*** Study text

Laser Treatments for Narrow-Angle Glaucoma

* Laser peripheral iridotomy (LPI) reduces excessive intraocular pressure by making a small hole in the iris, the colored part of the eye. Narrow-angle glaucoma occurs when the angle between the iris and cornea, the clear front part of the eye, is too small. The hole allows the iris to move back from the cornea, opening the angle and enhancing aqueous flow.
* Laser cyclophotocoagulation is used to reduce eye pressure by treating the ciliary body, which produces aqueous fluid. The procedure is most commonly used for patients with extensive and end stage glaucoma damage that are not responding to other glaucoma surgeries.

Conventional or Incision Surgery
As noted above, conventional surgery or filtering microsurgery is used when management of glaucoma through medication and laser surgery has failed or is less desirable. Trabeculectomy is most commonly used to prevent or curtail damage to the optic nerve by reducing intraocular pressure. In this procedure, a small incision is made in the sclera of the eye (see Diagram 2) and a flap of tissue is left to cover the incision, allowing slow release of fluid from the inside the eye to its outer layers. The procedure results in the formation of a small blister-like bump called a “bleb.” The bleb is covered by the eyelid and is usually not visible. The excess fluid is carried away as it is absorbed into the bloodstream.

Diagram 2


Illustration courtesy National Eye Institute

A new modification of trabeculectomy, is non-penetrating deep sclerectomy or viscocanalostomy, where a full-thickness hole in the eye is avoided. Instead, a very deep dissection is performed in the sclera and trabecular meshwork. Intraocular pressure is lowered as fluid oozes through a permeable thin layer of tissue that is created by the viscocanalostomy. A bleb may be formed, but it is usually smaller than one that would be formed following trabeculectomy.

******
*** Records shown

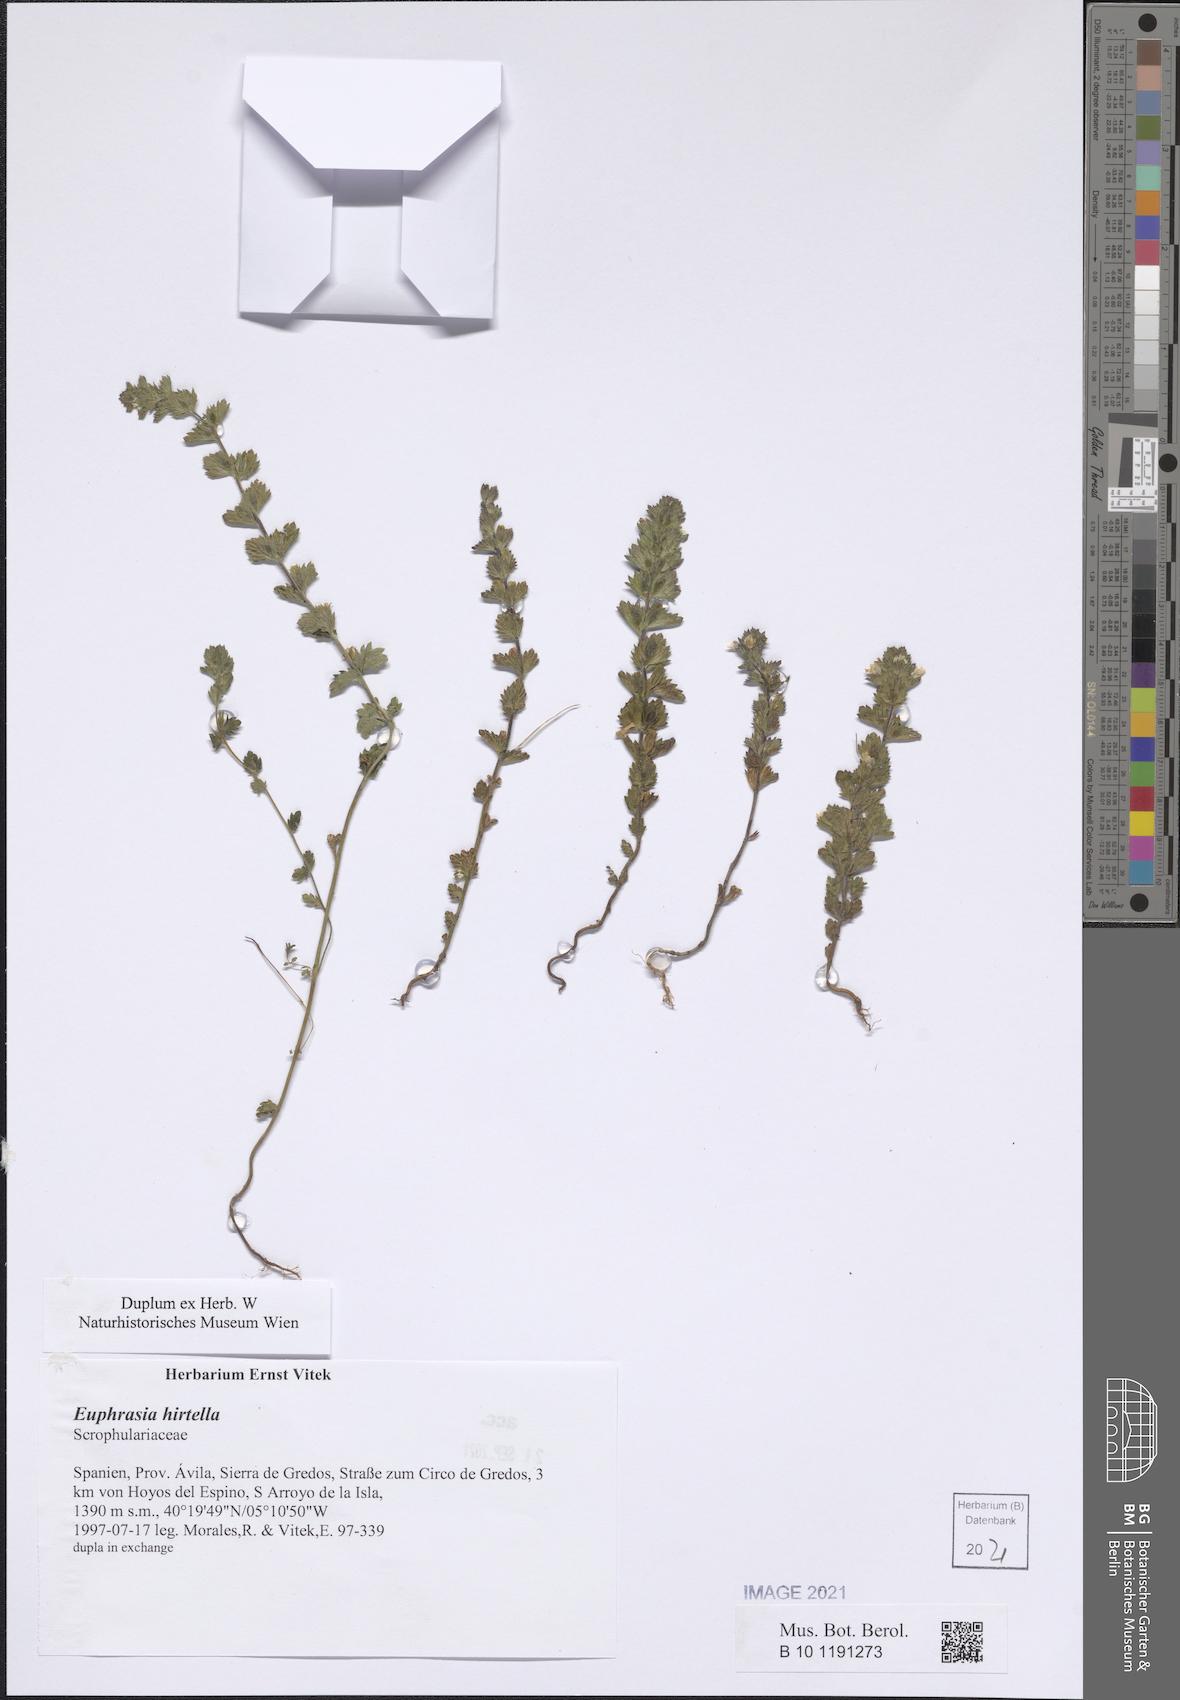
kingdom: Plantae
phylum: Tracheophyta
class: Magnoliopsida
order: Lamiales
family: Orobanchaceae
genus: Euphrasia
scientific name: Euphrasia hirtella
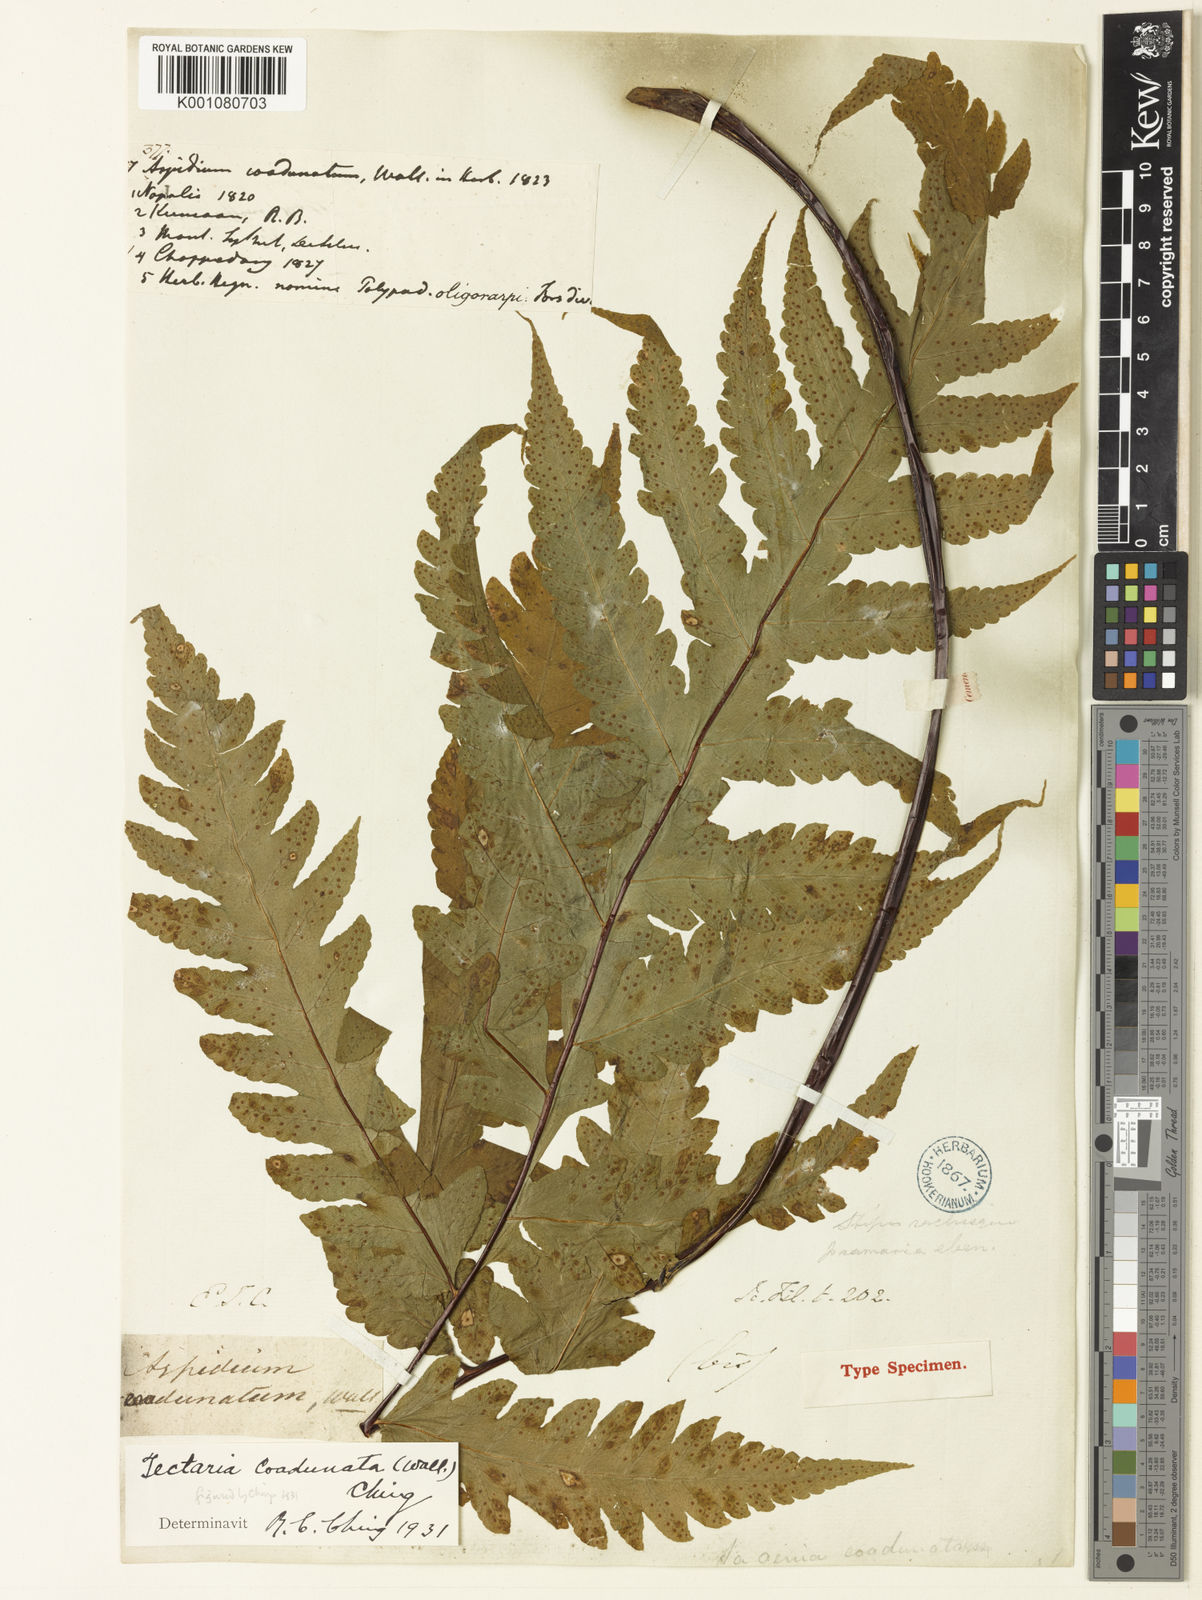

******

### Problems and tasks:
A) Name every specific procedure for treating glaucoma that the glaucoma surgery text describes.
B) Resume the glaucoma surgery text after its last sentence.
The data were taken from a different source than the glaucoma text.

### Answers for each item:
A)
- Laser peripheral iridotomy (LPI)
- Laser cyclophotocoagulation
- Trabeculectomy
- Non-penetrating deep sclerectomy, also called viscocanalostomy

B)
In case of complicated glaucoma or patients who have had multiple surgeries, the use of a tube-shunt or seton is required. These devices, which include the Ahmed Valve, Baervedlt device, or Molteno device, have a plastic tube that is placed in the eye, which drains to an external reservoir placed outside the eye.

What to expect: Microsurgical procedures are performed in an ambulatory surgical center or on an outpatient basis at a hospital. Patients are usually given limited intravenous sedation but may be given general anesthesia. Medication may also be administered around the eye to prevent its movement. Typically, patients are relaxed and experience little if any discomfort.

Risks and benefits: The risks of incision surgery are small. Nevertheless, as with any incision, there is the risk of bleeding and infection. The eye may be red or inflamed, with discomfort and pain. In some instances, the procedure may not reduce eye pressure as intended. Loss of too much pressure can result in a loss of vision. As with laser surgeries, there are occasional instances in which the pressure is too high or too low. When this occurs, medications or additional surgeries may be needed to control the condition. In some instances, cataracts may develop. In very rare circumstances, an eye can be removed as a result of surgery. As with all procedures or medications, the risks need to be balanced with the benefits of saving vision in the affected eye. Failure to control glaucoma can result in destruction of the optic nerve and permanent blindness in the affected eye.

Success rates for glaucoma filtering surgery are about 70% to 90% for at least 1 year. In some instances, the surgically created drainage channel may “heal” or close, in which case high intraocular pressure can recur. The healing or closure of the drainage opening is a natural process that is more likely to develop in younger people. To prevent or retard closure, drugs such as mitomycin-C and 5-fluorouracil may be administered. If necessary, the surgery can be repeated in the same eye.